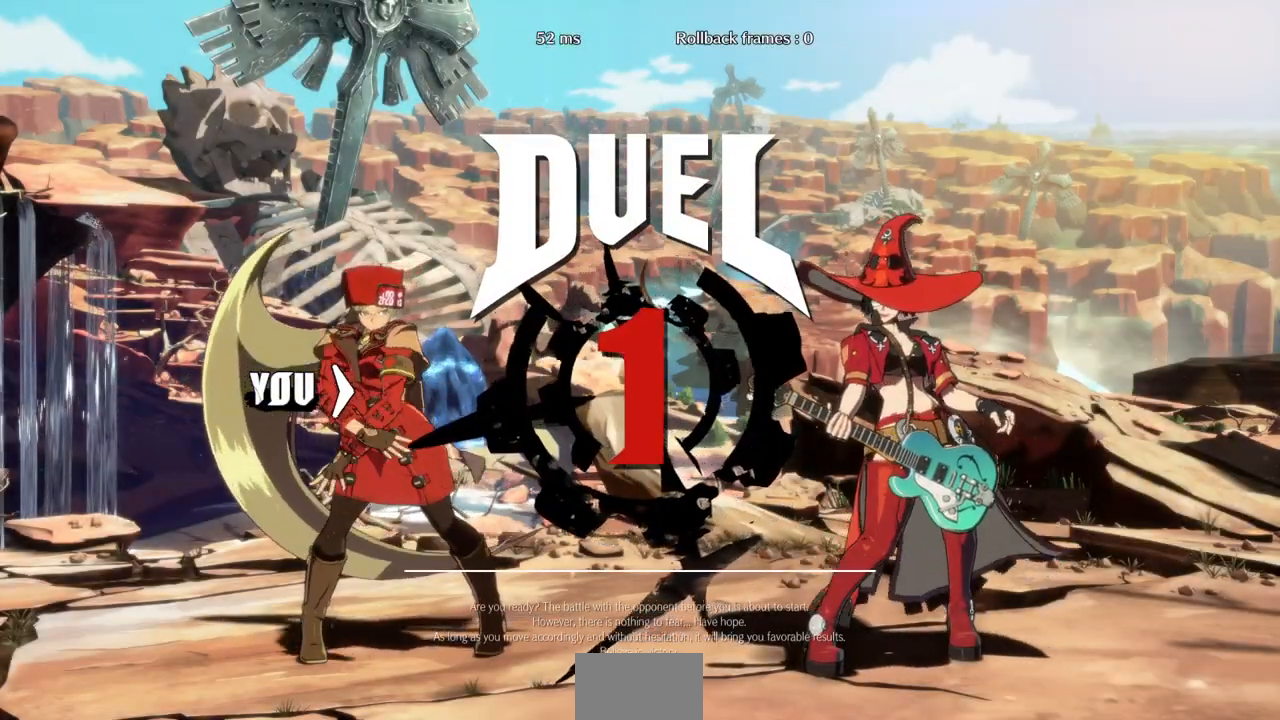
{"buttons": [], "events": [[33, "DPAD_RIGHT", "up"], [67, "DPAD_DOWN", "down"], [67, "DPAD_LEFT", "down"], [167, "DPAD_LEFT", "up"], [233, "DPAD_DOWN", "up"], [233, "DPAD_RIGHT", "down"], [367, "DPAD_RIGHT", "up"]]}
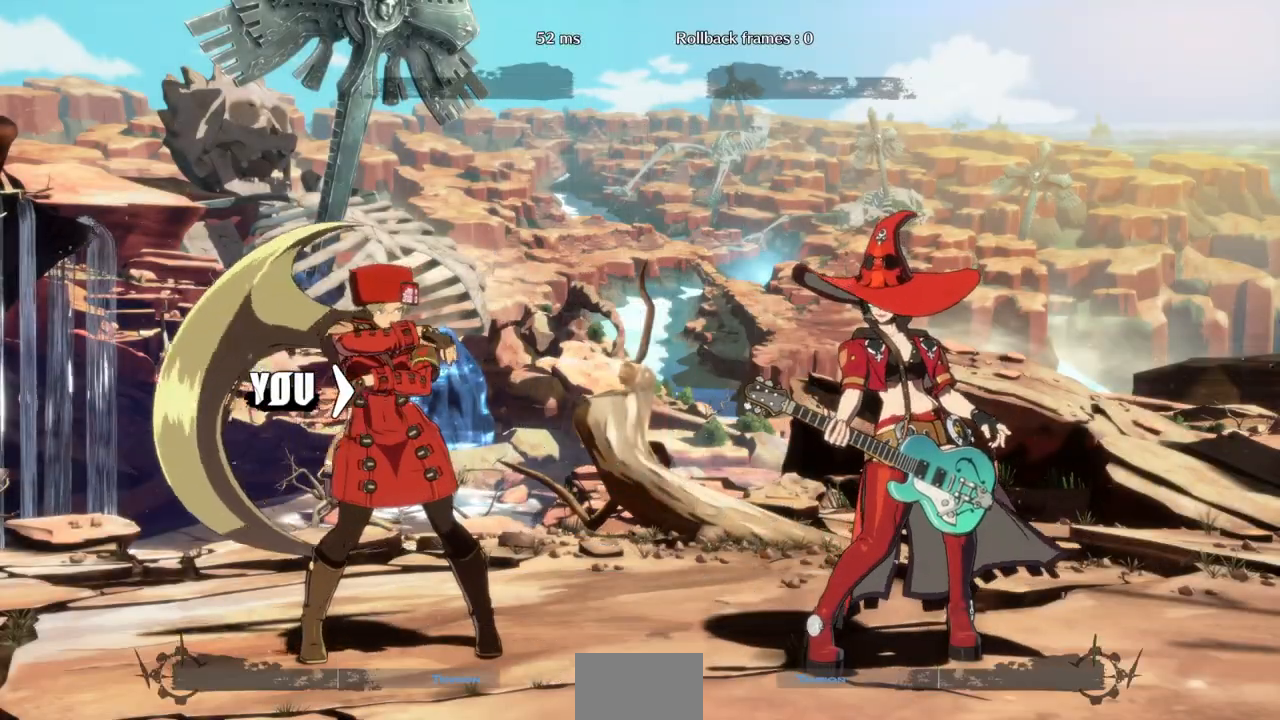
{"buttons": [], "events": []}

---

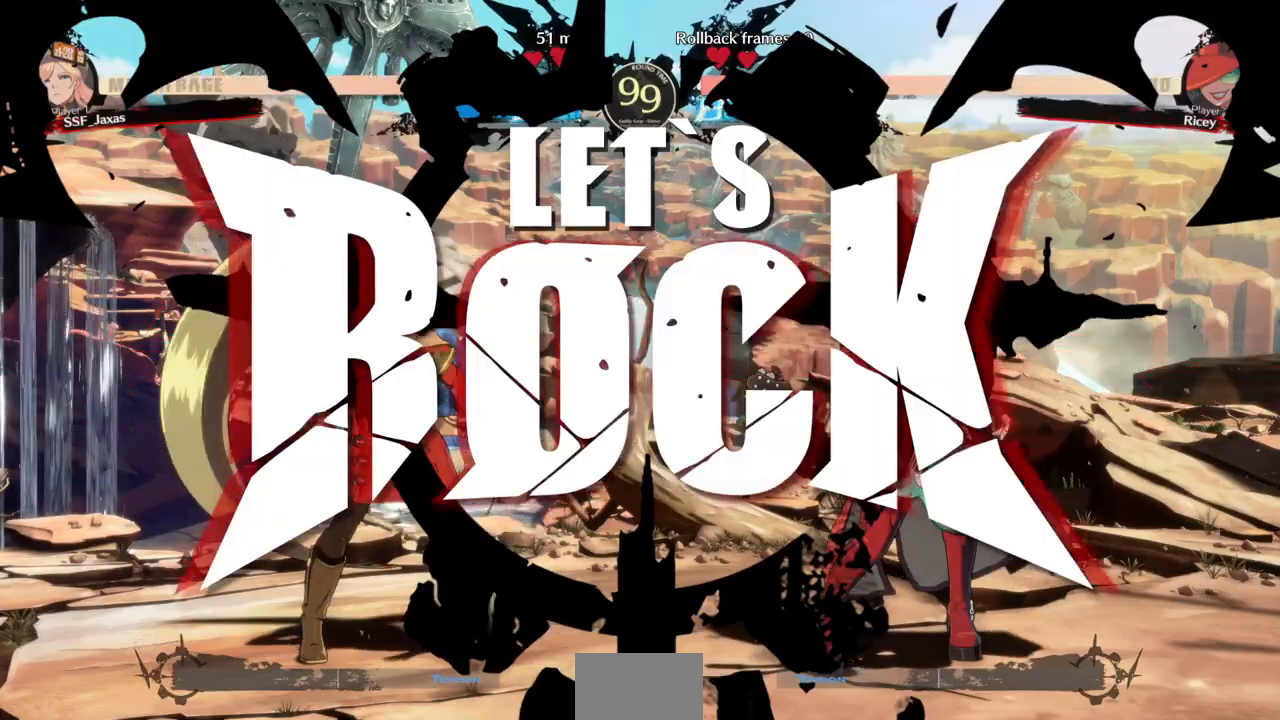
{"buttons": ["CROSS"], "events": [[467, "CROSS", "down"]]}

---

▸ WHAT THE TASK REQUIRES: Based on the records above, count the lines in which "down" occurs and provide only the number.

▸ WORKED SOLUTION: 2